I hadn’t even heard of ‘Save the Cat‘ four years ago. And, although I read a heap of stuff on structuring a YA romance and editing your novel, I didn’t have a plan (it was a proper Pantser novel) and absolutely no concept of beats or loglines.

Original Cover
When Dragon Wraiths was long-listed for the Mslexia award it wasn’t even really finished. I had to send off a complete manuscript, and that’s what I did, but the last third at least was utter shite. I’m not surprised it didn’t make the short-list.
A couple of years ago I revisited the novel, to enter into the Chicken House competition. Cut that last third out like a gangrene-infected limb and pretty much put ‘To be continued…’ 🙂
But it didn’t even get long-listed, so I stuck it to the back of my mind under ‘Failures I’d like to forget’.
And yet…
I love that book. I love the characters, I love the first 80,000 words. Just because I didn’t finish the world building, or the story, or even really know how it all should end, doesn’t mean it can’t be done.

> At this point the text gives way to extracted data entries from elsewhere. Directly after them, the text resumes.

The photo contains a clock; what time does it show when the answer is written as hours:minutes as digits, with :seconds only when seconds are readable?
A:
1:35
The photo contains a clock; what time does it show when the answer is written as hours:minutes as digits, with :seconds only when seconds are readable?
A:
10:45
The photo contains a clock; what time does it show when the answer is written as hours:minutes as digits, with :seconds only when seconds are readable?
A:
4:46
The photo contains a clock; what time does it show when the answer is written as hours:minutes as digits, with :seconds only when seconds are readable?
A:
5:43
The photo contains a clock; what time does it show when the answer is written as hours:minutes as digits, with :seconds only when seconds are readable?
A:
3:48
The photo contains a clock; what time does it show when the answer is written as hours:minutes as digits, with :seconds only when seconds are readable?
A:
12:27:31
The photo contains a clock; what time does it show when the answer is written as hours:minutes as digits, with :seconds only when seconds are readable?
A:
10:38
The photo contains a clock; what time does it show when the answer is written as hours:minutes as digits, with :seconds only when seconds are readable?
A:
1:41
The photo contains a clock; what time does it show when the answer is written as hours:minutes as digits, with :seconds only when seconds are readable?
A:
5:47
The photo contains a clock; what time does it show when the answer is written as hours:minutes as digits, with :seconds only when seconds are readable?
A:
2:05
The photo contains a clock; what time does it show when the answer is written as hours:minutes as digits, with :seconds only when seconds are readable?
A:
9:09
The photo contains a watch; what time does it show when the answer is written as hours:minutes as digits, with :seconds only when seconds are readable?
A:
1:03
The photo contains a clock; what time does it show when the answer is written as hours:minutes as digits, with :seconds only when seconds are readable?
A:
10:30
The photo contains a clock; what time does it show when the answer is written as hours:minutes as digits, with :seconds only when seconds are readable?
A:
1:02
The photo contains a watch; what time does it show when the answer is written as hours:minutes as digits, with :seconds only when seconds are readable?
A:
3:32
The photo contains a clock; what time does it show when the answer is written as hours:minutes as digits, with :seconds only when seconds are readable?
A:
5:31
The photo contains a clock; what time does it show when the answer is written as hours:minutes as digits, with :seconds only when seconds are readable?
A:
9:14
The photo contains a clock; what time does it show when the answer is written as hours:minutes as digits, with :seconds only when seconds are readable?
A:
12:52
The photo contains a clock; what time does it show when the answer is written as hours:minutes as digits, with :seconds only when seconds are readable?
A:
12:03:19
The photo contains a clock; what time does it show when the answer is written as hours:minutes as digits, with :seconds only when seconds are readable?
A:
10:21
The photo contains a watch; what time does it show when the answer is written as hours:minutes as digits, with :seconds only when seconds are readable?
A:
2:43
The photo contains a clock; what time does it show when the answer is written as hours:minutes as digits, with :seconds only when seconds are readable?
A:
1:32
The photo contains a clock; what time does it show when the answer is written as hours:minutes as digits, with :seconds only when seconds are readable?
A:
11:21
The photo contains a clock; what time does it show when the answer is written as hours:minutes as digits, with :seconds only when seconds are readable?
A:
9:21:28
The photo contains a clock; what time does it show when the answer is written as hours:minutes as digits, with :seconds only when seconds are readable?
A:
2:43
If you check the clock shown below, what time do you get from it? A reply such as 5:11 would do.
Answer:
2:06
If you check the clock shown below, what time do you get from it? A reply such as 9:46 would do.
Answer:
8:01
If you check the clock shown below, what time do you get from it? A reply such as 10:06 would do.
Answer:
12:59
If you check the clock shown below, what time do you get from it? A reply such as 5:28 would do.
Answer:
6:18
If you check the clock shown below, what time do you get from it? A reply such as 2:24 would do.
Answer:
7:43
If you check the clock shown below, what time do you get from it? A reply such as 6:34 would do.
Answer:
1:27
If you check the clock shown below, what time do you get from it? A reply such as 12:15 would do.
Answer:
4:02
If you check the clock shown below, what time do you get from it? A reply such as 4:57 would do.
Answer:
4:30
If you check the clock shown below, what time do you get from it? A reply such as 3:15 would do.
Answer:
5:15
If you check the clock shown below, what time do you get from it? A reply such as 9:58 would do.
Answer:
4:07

So I spent the day going back to basics with my friend (!) Blake Snyder, author of ‘Save the Cat’. I worked on a logline and beats for book one, and then started playing around with where book two and three could go.
It’s a bit like limbering up at the bottom of Ben Nevis. The climb looks scary, storm clouds are rolling in, and I don’t know if I’ll make it even half way to the top. But I’m closer than when I was back on the couch dreaming.
And it felt good to be working again. Whenever I think I’m not cut out to be a writer, I take a break and realise that, whether I want it or not, I already bloomin am one.